Prof. em. Dr. Enno Rudolph, emeritierter Philosophieprofessor an der Universität Luzern, stellt klar: "Dieser Satz, demzufolge beliebige Ziele oder Zwecke sämtliche für sie eingesetzte Mittel und Methoden legitimieren, ist so nirgends bei Machiavelli zu finden. Vielmehr entstammt er den Reaktionen seiner einflussreichen Kritiker und Gegner wie Friedrich des Grossen." Gewiss könnte aufgrund der im "Principe" empfohlenen Maxime, derzufolge sich die Methoden von Kriegführung oder Machterweiterung jeweils an langfristigen Zielen zu orientieren haben, geschlussfolgert werden, dass Niccolò Machiavelli eine moralfreie Politik vertreten habe. "Doch dass Zwecke Mittel 'heiligen', also über jeden Zweifel erhaben sind – das entspricht definitiv nicht der Position Machiavellis."
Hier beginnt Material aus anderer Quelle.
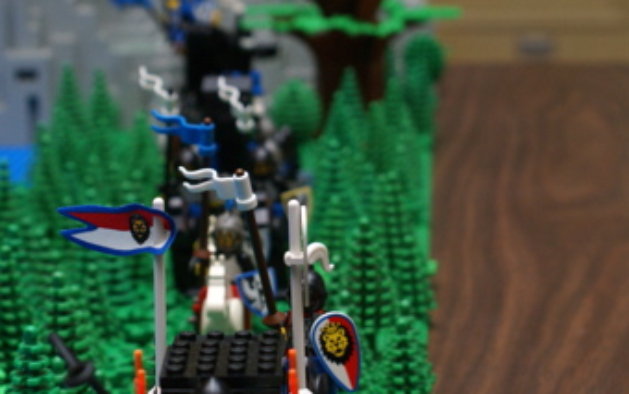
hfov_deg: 18.1
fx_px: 1973
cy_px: 172
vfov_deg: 11.4
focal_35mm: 115
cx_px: 232
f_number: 5.6
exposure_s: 1/60
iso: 400
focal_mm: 40
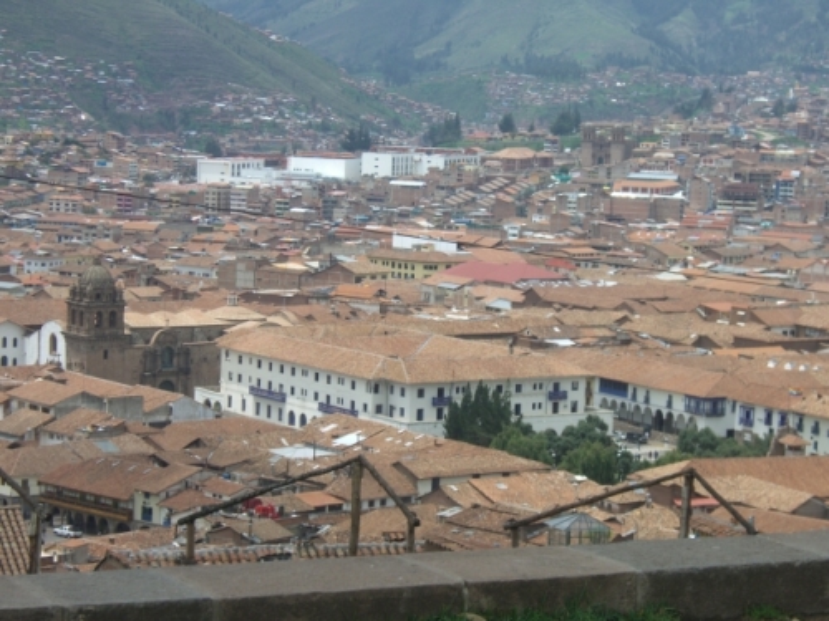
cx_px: 414
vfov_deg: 13.0
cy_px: 310
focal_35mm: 114
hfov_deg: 17.3
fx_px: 2730
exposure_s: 1/320
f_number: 5.4
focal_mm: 23.7
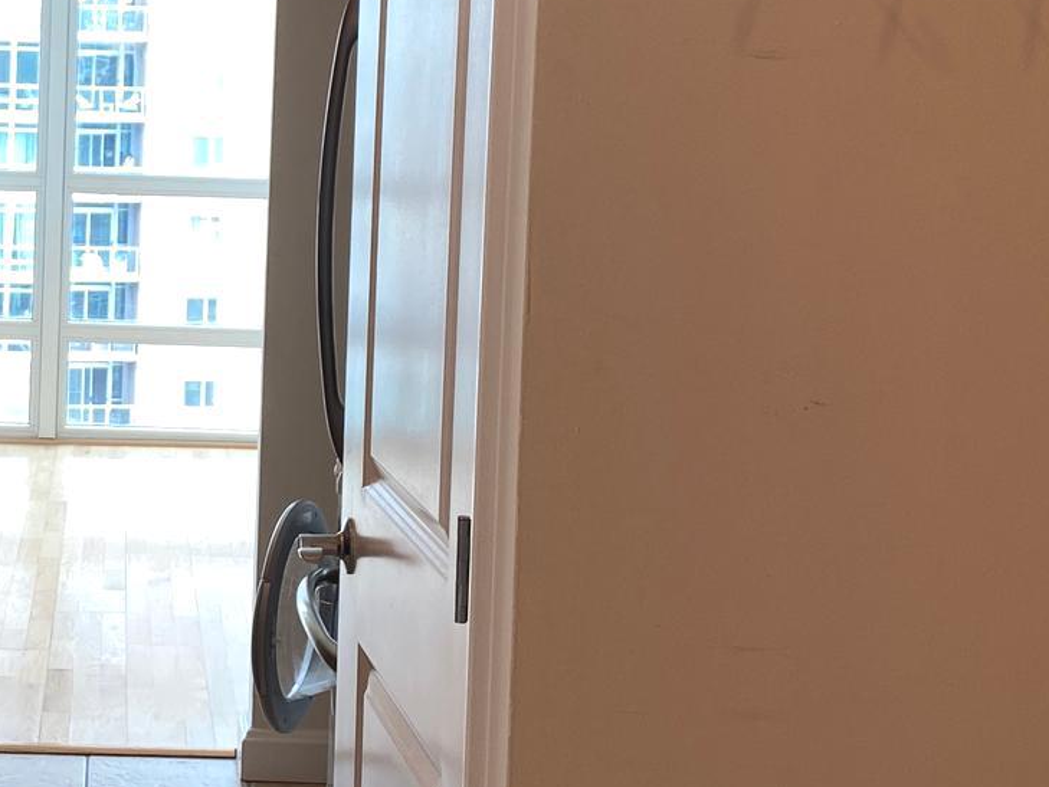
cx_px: 62
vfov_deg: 20.0
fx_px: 2213
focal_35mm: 73
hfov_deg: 25.6
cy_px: 209
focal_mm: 4.25
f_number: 1.8
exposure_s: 1/124
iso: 32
Vom Nationalfonds gefördert

Zusammen mit Dr. habil. Marzia Ponso, Philosophin aus Turin, arbeitet Rudolph seit dem Frühling 2013 an einer kommentierten Neuedition des wirkungsmächtigen Hauptwerks Machiavellis, die neben dem italienischen Originaltext auch eine neue deutsche Übersetzung umfasst. Dazu werden die beiden ältesten noch vorhandenen Handschriften des rund 150 Seiten umfassenden Werkes, aber auch die von Machiavelli verwendeten historischen Quellen wie Livius oder Thukydides in die kritische Sichtung miteinbezogen. Kürzlich hat der Schweizerische Nationalfonds (SNF) eine einjährige Verlängerung der Förderung des Forschungsprojekts bis Ende September 2016 bewilligt, sodass nun – nach sechsmonatiger Unterbrechung – die Fertigstellung des Vorhabens gewährleistet sein sollte.

"Die These, dass Machiavelli selbst kein Machiavellist ist, hat der Philosoph Ernst Cassirer bereits 1945 aufgestellt", führt Rudolph aus. "Diesbezüglich konnte inzwischen zumindest im wissenschaftlichen Diskurs ein Konsens hergestellt werden – dies auch, weil man gemeinhin 'Il Principe' längst nicht mehr isoliert für sich, sondern im Kontext des Gesamtwerks Machiavellis liest." Höchstwahrscheinlich, so Marzia Ponso, habe ein mutmassliches Missverständnis entscheidend zur einseitigen Rezeption der Schrift beigetragen: "Der ursprüngliche Titel lautete 'De Principatibus', also 'Von den Fürstentümern' – die Figur des 'Fürsten' stand also gar nicht so sehr im Fokus von Machiavellis Überlegungen, der ja zum Zeitpunkt der ersten Publikation bereits seit fünf Jahren nicht mehr lebte."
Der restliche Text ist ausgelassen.